I have succesfully been using linear interpolation to interpolate between two many dimensional vectors, A and B, where elements of A and B are -1 .. 1
I then learned that using slerp can give better results for my task, and decided to implement it. From examples I saw, it worked as a straight drop-in for the linear interpolation method I was using.
However, I find that where element wise pairs in the two vectors A and B have a different sign, the sign of the corresponding element in the final (ie, interpolation distance is 1) vector is flipped.
I was expecting, when interpolating from A to B, that the result of the interpolation when the interpolation distance is 1.0, should be B. This is the case when using simple linear interpolation. Why is not the case when using slerp?
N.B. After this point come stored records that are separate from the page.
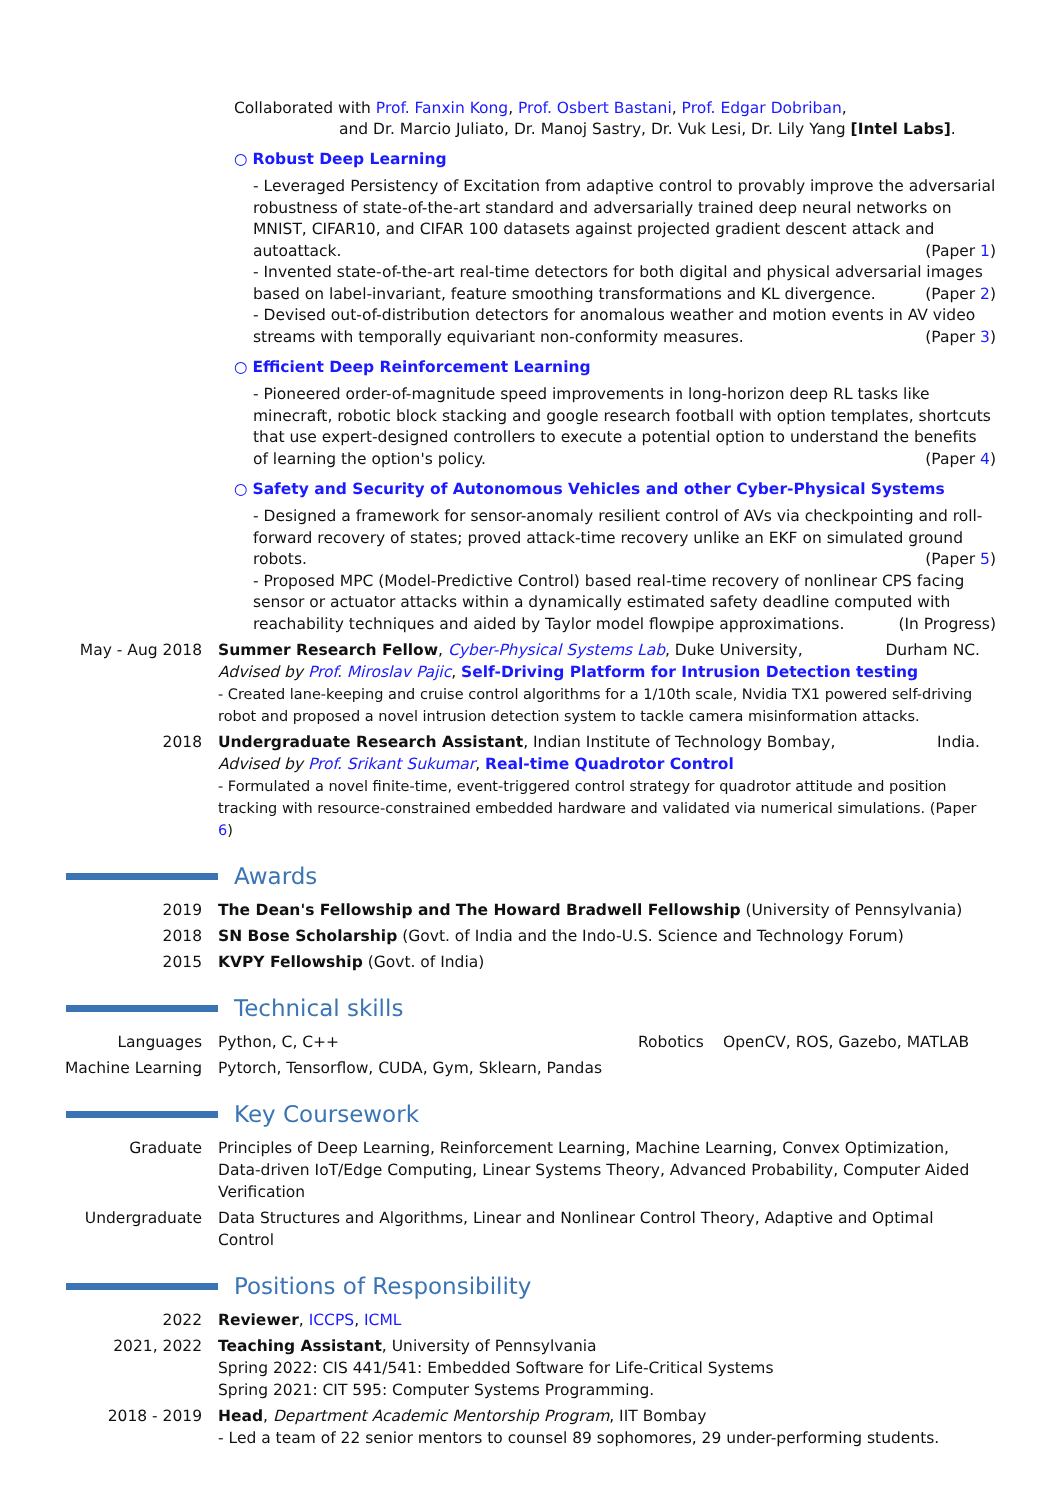Collaborated with Prof. Fanxin Kong, Prof. Osbert Bastani, Prof. Edgar Dobriban,
and Dr. Marcio Juliato, Dr. Manoj Sastry, Dr. Vuk Lesi, Dr. Lily Yang [Intel Labs].
○ Robust Deep Learning
- Leveraged Persistency of Excitation from adaptive control to provably improve the adversarial robustness of state-of-the-art standard and adversarially trained deep neural networks on MNIST, CIFAR10, and CIFAR 100 datasets against projected gradient descent attack and autoattack. (Paper 1)
- Invented state-of-the-art real-time detectors for both digital and physical adversarial images based on label-invariant, feature smoothing transformations and KL divergence. (Paper 2)
- Devised out-of-distribution detectors for anomalous weather and motion events in AV video streams with temporally equivariant non-conformity measures. (Paper 3)
○ Efficient Deep Reinforcement Learning
- Pioneered order-of-magnitude speed improvements in long-horizon deep RL tasks like minecraft, robotic block stacking and google research football with option templates, shortcuts that use expert-designed controllers to execute a potential option to understand the benefits of learning the option's policy. (Paper 4)
○ Safety and Security of Autonomous Vehicles and other Cyber-Physical Systems
- Designed a framework for sensor-anomaly resilient control of AVs via checkpointing and roll-forward recovery of states; proved attack-time recovery unlike an EKF on simulated ground robots. (Paper 5)
- Proposed MPC (Model-Predictive Control) based real-time recovery of nonlinear CPS facing sensor or actuator attacks within a dynamically estimated safety deadline computed with reachability techniques and aided by Taylor model flowpipe approximations. (In Progress)
May - Aug 2018 Summer Research Fellow, Cyber-Physical Systems Lab, Duke University, Durham NC.
Advised by Prof. Miroslav Pajic, Self-Driving Platform for Intrusion Detection testing
- Created lane-keeping and cruise control algorithms for a 1/10th scale, Nvidia TX1 powered self-driving robot and proposed a novel intrusion detection system to tackle camera misinformation attacks.
2018 Undergraduate Research Assistant, Indian Institute of Technology Bombay, India.
Advised by Prof. Srikant Sukumar, Real-time Quadrotor Control
- Formulated a novel finite-time, event-triggered control strategy for quadrotor attitude and position tracking with resource-constrained embedded hardware and validated via numerical simulations. (Paper 6)
Awards
2019 The Dean's Fellowship and The Howard Bradwell Fellowship (University of Pennsylvania)
2018 SN Bose Scholarship (Govt. of India and the Indo-U.S. Science and Technology Forum)
2015 KVPY Fellowship (Govt. of India)
Technical skills
Languages Python, C, C++ Robotics OpenCV, ROS, Gazebo, MATLAB
Machine Learning Pytorch, Tensorflow, CUDA, Gym, Sklearn, Pandas
Key Coursework
Graduate Principles of Deep Learning, Reinforcement Learning, Machine Learning, Convex Optimization, Data-driven IoT/Edge Computing, Linear Systems Theory, Advanced Probability, Computer Aided Verification
Undergraduate Data Structures and Algorithms, Linear and Nonlinear Control Theory, Adaptive and Optimal Control
Positions of Responsibility
2022 Reviewer, ICCPS, ICML
2021, 2022 Teaching Assistant, University of Pennsylvania
Spring 2022: CIS 441/541: Embedded Software for Life-Critical Systems
Spring 2021: CIT 595: Computer Systems Programming.
2018 - 2019 Head, Department Academic Mentorship Program, IIT Bombay
- Led a team of 22 senior mentors to counsel 89 sophomores, 29 under-performing students.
The task at hand is interpolation between two latent-space vectors to generate a morphing sequence of outputs from a trained GAN model (wavegan) -- Simple examples use linear interpolation and I have been able to do so succesfully, but the discussion here : https://github.com/soumith/dcgan.torch/issues/14 suggested using spherical linear interpolation. The implementation I am using of slerp is not from that discussion, but instead the python implementation from the wiki page https://en.wikipedia.org/wiki/Slerp
I found my answer;
It is not noted in the wikipedia page's implementation of slerp, but it flips the direction on one vector when the interpolation would not take the shortest path. I believe this is desirable when computing interpolations of quaternions for animation purposes, but was not desirable in my case.
This commented section is notable in the c++ implementation, while the comment is removed fro the python implementation;
By removing this section I achieved the results I expected.